▶ [Work to be completed]: Return verbatim the lines of the data below, from the line containing "order: Rosales" up to and including the final line of the data.

_____

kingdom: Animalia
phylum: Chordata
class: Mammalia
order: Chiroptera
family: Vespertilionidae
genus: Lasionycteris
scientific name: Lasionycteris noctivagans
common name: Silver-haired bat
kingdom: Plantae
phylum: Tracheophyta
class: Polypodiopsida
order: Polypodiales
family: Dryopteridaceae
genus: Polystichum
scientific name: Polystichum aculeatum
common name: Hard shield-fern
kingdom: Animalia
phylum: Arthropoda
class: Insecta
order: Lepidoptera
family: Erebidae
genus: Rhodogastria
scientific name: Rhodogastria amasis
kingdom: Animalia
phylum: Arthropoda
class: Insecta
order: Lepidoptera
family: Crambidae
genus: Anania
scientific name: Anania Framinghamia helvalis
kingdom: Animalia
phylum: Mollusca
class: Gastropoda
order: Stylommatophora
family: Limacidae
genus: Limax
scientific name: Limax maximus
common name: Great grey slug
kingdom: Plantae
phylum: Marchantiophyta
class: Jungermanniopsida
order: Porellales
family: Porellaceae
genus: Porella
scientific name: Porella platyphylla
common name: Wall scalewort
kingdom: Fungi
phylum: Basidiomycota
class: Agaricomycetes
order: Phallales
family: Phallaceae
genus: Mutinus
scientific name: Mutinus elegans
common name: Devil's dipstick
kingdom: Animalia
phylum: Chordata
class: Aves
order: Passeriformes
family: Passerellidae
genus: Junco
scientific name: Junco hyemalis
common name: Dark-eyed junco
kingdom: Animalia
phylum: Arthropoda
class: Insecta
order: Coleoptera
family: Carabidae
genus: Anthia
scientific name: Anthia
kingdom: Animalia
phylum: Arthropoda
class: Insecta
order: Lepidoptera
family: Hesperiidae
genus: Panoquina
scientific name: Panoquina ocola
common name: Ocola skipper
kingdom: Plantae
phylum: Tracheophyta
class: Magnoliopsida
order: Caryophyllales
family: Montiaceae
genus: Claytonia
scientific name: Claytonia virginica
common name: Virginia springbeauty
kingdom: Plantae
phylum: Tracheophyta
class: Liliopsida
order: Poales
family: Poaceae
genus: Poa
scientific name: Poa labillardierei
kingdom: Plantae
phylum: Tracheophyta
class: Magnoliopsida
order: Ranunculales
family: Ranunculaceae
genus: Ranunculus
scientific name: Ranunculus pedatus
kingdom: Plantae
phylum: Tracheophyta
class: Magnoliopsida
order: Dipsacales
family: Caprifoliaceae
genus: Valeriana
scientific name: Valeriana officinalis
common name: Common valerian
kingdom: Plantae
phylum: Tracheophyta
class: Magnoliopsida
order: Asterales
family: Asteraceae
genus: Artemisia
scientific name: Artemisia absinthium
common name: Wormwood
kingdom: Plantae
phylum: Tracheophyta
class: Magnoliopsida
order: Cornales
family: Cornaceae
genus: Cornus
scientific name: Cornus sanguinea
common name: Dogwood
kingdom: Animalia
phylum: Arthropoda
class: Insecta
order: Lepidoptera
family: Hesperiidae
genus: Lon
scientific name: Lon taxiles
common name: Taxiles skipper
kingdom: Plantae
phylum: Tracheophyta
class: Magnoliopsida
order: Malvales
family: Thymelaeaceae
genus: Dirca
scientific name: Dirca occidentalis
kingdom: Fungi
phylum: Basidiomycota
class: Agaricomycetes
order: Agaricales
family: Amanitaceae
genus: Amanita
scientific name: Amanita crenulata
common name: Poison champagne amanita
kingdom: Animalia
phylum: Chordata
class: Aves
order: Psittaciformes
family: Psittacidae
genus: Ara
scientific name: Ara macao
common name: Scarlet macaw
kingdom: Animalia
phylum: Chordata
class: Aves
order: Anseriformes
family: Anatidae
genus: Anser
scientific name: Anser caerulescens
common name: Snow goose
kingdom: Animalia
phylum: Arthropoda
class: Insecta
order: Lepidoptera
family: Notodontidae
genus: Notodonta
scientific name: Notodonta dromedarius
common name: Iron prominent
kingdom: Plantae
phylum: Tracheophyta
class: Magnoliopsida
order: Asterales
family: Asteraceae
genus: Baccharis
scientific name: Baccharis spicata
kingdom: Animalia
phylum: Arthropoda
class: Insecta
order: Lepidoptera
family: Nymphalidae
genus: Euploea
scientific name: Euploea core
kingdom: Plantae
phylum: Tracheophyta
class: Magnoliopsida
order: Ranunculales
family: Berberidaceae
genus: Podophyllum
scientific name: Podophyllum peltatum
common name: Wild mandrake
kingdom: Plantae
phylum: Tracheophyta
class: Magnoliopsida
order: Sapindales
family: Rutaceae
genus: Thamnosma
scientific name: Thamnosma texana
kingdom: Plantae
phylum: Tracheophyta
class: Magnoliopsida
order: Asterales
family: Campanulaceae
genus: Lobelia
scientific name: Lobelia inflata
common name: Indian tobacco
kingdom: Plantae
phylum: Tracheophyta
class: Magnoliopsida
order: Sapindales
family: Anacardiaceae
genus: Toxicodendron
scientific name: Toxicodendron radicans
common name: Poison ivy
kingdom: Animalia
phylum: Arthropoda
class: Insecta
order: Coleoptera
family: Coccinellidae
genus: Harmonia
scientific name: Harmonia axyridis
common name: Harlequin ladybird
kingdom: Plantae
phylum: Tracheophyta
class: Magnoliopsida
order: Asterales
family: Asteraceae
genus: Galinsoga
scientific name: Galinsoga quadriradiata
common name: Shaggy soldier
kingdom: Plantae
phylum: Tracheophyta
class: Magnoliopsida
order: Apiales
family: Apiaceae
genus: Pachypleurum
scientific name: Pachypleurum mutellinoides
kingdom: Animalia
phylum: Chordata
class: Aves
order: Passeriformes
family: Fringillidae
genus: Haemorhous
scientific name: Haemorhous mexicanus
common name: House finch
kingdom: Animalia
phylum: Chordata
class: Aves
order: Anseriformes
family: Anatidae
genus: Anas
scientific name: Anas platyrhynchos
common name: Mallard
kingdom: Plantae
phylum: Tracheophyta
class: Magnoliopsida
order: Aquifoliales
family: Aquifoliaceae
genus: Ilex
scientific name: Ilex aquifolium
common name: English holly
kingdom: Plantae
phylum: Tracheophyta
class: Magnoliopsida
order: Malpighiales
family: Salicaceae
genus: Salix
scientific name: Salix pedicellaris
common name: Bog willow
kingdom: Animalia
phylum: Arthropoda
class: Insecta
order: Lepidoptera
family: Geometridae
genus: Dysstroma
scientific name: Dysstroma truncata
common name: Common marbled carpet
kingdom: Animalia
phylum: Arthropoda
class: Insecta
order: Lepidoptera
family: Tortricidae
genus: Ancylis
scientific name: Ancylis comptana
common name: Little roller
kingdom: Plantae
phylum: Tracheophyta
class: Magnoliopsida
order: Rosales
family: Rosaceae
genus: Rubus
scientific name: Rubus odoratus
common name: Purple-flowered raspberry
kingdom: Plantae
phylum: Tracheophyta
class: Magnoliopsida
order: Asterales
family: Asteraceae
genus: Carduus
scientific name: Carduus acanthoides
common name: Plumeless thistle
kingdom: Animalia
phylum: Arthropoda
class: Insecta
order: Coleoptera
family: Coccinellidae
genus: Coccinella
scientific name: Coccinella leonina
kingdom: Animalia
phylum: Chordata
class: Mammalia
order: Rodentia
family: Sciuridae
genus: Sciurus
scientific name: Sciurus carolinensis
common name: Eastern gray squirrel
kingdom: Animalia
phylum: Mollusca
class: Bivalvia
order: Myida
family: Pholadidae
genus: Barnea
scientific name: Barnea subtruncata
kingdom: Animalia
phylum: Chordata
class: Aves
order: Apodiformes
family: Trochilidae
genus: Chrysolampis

_____

▶ [Complete response]:
order: Rosales
family: Rosaceae
genus: Rubus
scientific name: Rubus odoratus
common name: Purple-flowered raspberry
kingdom: Plantae
phylum: Tracheophyta
class: Magnoliopsida
order: Asterales
family: Asteraceae
genus: Carduus
scientific name: Carduus acanthoides
common name: Plumeless thistle
kingdom: Animalia
phylum: Arthropoda
class: Insecta
order: Coleoptera
family: Coccinellidae
genus: Coccinella
scientific name: Coccinella leonina
kingdom: Animalia
phylum: Chordata
class: Mammalia
order: Rodentia
family: Sciuridae
genus: Sciurus
scientific name: Sciurus carolinensis
common name: Eastern gray squirrel
kingdom: Animalia
phylum: Mollusca
class: Bivalvia
order: Myida
family: Pholadidae
genus: Barnea
scientific name: Barnea subtruncata
kingdom: Animalia
phylum: Chordata
class: Aves
order: Apodiformes
family: Trochilidae
genus: Chrysolampis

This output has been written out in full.